While serving, I was sent to Iran to test launch one of our missiles with a new guidance
system for the then-ruling Ayatollah Khomeini. I consulted with colleagues who were sent
to serve on an operational war basis for Saddam Hussein during the first Gulf War, and
others who were sent to other countries to sell, service and install such missile systems.

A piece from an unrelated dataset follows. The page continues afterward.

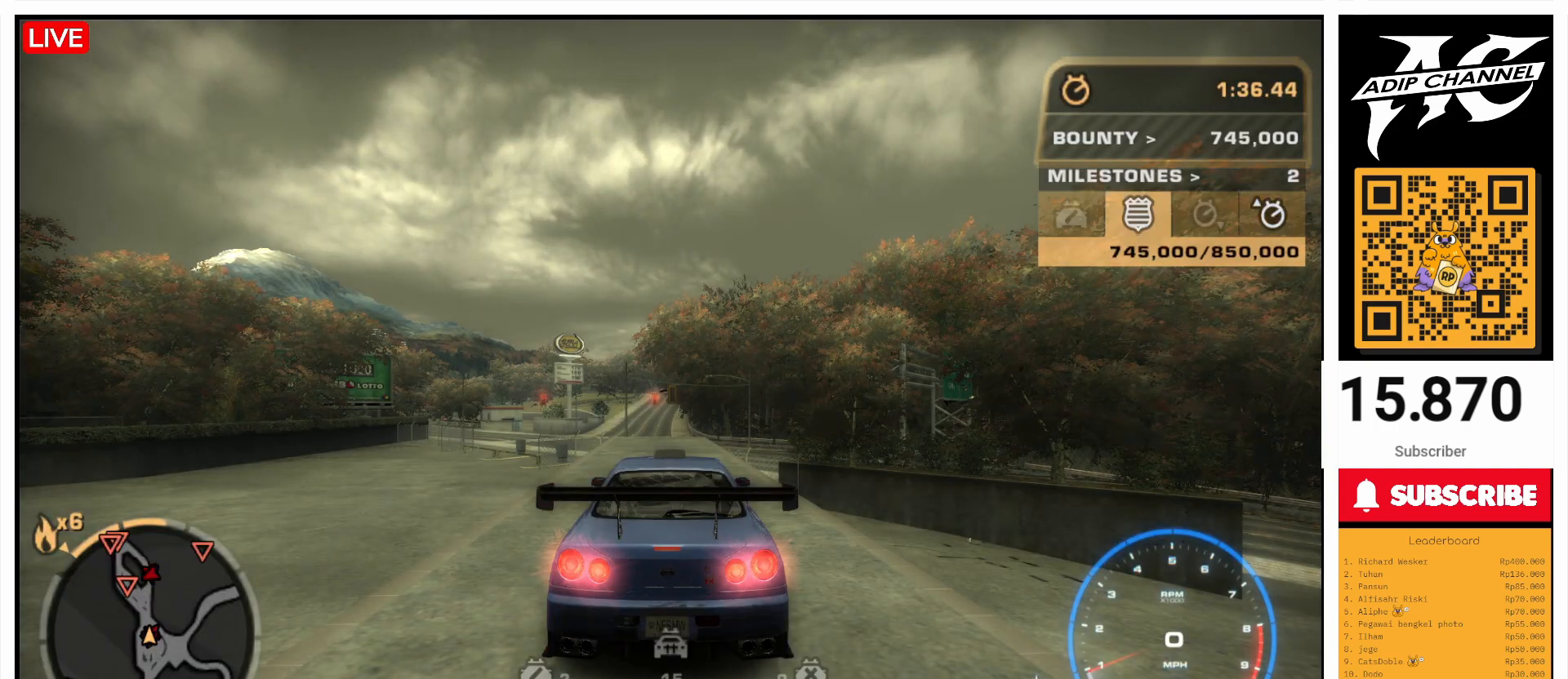
{"buttons": [], "left_stick": "center", "events": []}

I ordered, supervised and monitored the foreign purchases of electronic and guidance
material -- 90% of which came from Japanese suppliers. I worked with some of the 60 or so
Russian scientists who had been "cherry picked" by the regime to work in
Pyongyang's nuclear, atomic, chemical and biological warfare programs -- and who continue
to work there.
Yet, like most of my fellow countrymen, I longed for the day when I could
escape the Stalinist prison my country had become. That day came six years ago. I made my
escape in July 1997 by crossing the Yalu River into China after sundown. I lived in China
for two years with enough money, contacts and employable skills to make me less vulnerable
to starvation or capture than most North Korean refugees. That said, I lived in constant
terror of capture by Chinese authorities, for I knew that such capture would have resulted
in a death sentence upon repatriation to the North. In 1999, thanks to an ethnic Korean in
China who notified me of a fishing boat scheduled to ferry dozens of illegal laborers that
very night, and, unknown to the operators of this boat, I escaped to South Korea as a true
stowaway.
Upon my arrival, I was debriefed by South Korea's National Intelligence
Service, and occasionally put in the hands of unsophisticated American questioners in
Seoul. Remarkably, the South Korean officials made it clear to me that I would be in
danger if I were to speak out about the WMD programs I had worked on or the atrocities I
had witnessed. It soon became obvious that they feared my testimony because it might
jeopardize South Korea's "sunshine policy," which seeks to keep the North's
repressive regime in power in order to avoid the economic consequences to the South were
it to collapse.
Incredibly, Seoul seems unwilling to accept that propping up Kim Jong Il's
regime has had grave consequences for the world. While traveling to the China-North Korea
border last year, I met with former colleagues and learned that the production at our old
missile guidance system plant was up to normal levels following receipt by the regime of
substantial amounts of foreign currency from the South. In 1997, when I left the plant,
the output had shriveled to 30% of the pre-Nodong One launch in 1993 due to the lack of
hard currency that had limited the capacity to pay for Japanese parts imports.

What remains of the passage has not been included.